LEBRON BOORING HIS FANS
Some late All-Star Game thoughts:
Poor Doug Collins didn’t know whom to vote for with his MVP ballot. “I keep staring at the stat sheet hoping it will change,” he volunteered to his TNT audience.
Hey, Doug, why not be bold for a change, and say, “There is no MVP in this crappy game.”
I would have said the following: “This game was set up for LeBron James to be MVP, but, folks, he just wasn’t up to it tonight.”
(The 20-year-old Cavaliers’ franchise player notched 13 points, 8 rebounds and 6 assists in 31 minutes, but went scoreless while playing the entire fourth quarter.)
Or up to signing an autograph for a teenager afterward outside the locker room with no one else around but the two of them . . . and me lurking in the distance.
Last year around this time, James refused to speak to reporters (yours truly among them) in the locker room following the rookie-sophomore challenge.
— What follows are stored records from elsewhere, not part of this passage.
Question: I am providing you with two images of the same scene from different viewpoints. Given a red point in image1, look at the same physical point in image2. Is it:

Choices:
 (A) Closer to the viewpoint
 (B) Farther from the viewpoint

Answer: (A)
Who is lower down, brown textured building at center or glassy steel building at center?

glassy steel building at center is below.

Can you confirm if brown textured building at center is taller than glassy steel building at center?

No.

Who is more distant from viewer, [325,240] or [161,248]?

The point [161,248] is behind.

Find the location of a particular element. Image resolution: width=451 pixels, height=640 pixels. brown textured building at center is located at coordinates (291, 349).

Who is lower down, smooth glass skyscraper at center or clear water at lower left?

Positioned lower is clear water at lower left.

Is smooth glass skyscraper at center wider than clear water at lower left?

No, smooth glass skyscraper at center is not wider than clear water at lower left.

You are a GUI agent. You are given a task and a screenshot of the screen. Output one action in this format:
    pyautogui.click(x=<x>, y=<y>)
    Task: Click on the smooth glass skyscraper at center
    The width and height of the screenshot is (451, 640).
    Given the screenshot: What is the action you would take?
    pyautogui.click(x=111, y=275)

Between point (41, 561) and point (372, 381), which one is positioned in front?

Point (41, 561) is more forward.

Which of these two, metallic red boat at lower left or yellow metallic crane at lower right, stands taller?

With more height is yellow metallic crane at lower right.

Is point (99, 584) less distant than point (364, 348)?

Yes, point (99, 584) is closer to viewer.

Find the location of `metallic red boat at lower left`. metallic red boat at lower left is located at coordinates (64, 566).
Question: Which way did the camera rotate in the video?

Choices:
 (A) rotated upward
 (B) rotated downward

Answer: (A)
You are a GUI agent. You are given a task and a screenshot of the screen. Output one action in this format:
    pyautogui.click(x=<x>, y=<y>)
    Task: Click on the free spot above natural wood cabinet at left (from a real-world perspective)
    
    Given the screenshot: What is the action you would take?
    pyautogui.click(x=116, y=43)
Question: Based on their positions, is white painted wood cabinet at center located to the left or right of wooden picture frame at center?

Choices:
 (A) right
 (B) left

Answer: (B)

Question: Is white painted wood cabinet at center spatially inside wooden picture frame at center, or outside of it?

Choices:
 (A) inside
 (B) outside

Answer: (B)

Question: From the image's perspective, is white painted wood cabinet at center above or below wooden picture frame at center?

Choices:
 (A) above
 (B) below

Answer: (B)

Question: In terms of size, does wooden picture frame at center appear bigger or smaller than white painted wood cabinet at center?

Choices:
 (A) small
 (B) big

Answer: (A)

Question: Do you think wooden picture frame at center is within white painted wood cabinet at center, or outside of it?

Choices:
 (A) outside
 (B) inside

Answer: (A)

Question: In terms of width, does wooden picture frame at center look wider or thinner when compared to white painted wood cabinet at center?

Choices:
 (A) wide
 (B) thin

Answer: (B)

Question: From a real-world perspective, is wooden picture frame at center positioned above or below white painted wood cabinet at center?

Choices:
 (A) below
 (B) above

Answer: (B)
He turned his back to us and announced his vow of silence.
I cut him some slack due to his age . . . despite witnessing him go out of his way to look like a jerk by chewing out underlings (plural) for supplying him with furry, feminine-looking slippers.
Meanwhile, throughout the Olympic experience, nobody on the team, by all accounts, was less agreeable to making appearances or doing anything USA Basketball people asked of King James . . . unlike Carmelo Anthony, who gave of himself freely and cheerfully.
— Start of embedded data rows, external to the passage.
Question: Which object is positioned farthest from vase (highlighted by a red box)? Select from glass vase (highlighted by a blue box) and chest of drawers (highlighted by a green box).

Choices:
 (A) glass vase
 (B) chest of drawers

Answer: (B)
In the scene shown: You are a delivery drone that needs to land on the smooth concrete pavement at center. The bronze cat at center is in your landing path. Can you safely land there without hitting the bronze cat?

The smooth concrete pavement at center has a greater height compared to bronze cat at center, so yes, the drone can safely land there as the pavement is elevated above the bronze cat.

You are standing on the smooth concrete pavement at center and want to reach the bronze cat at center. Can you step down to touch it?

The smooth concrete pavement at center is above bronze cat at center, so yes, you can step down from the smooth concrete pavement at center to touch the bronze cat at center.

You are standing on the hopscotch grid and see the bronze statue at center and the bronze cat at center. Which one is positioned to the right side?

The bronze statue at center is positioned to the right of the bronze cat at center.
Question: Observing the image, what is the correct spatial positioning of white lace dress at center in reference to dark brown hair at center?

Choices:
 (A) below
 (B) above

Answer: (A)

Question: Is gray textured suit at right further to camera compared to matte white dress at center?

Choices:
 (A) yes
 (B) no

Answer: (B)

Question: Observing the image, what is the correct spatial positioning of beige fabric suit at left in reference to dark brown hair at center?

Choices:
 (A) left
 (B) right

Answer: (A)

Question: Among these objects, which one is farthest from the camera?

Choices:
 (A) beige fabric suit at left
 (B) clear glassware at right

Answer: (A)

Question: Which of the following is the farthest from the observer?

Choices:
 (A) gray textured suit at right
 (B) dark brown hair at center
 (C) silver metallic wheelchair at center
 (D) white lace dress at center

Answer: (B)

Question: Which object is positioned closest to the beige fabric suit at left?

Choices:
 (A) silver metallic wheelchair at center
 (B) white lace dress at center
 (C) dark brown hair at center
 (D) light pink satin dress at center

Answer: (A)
And now I catch him rudely brushing off the kid at a time when the NBA is so concerned about its image and that of its most marketable assets.
Still, if I’m going to triple-jab James, it’s only fair to harpoon Bill Russell and Oscar Robertson, who continue their legendary boorish behavior for disdainfully dismissing fans.
For now Russell and Robinson remain in form as the two most unapproachable and obnoxious superstars in NBA history. But, from what I’m seeing, James is closing in fast and furious.
Let’s see; the East won last year’s title and this year’s All-Star Game. Realignment, anyone?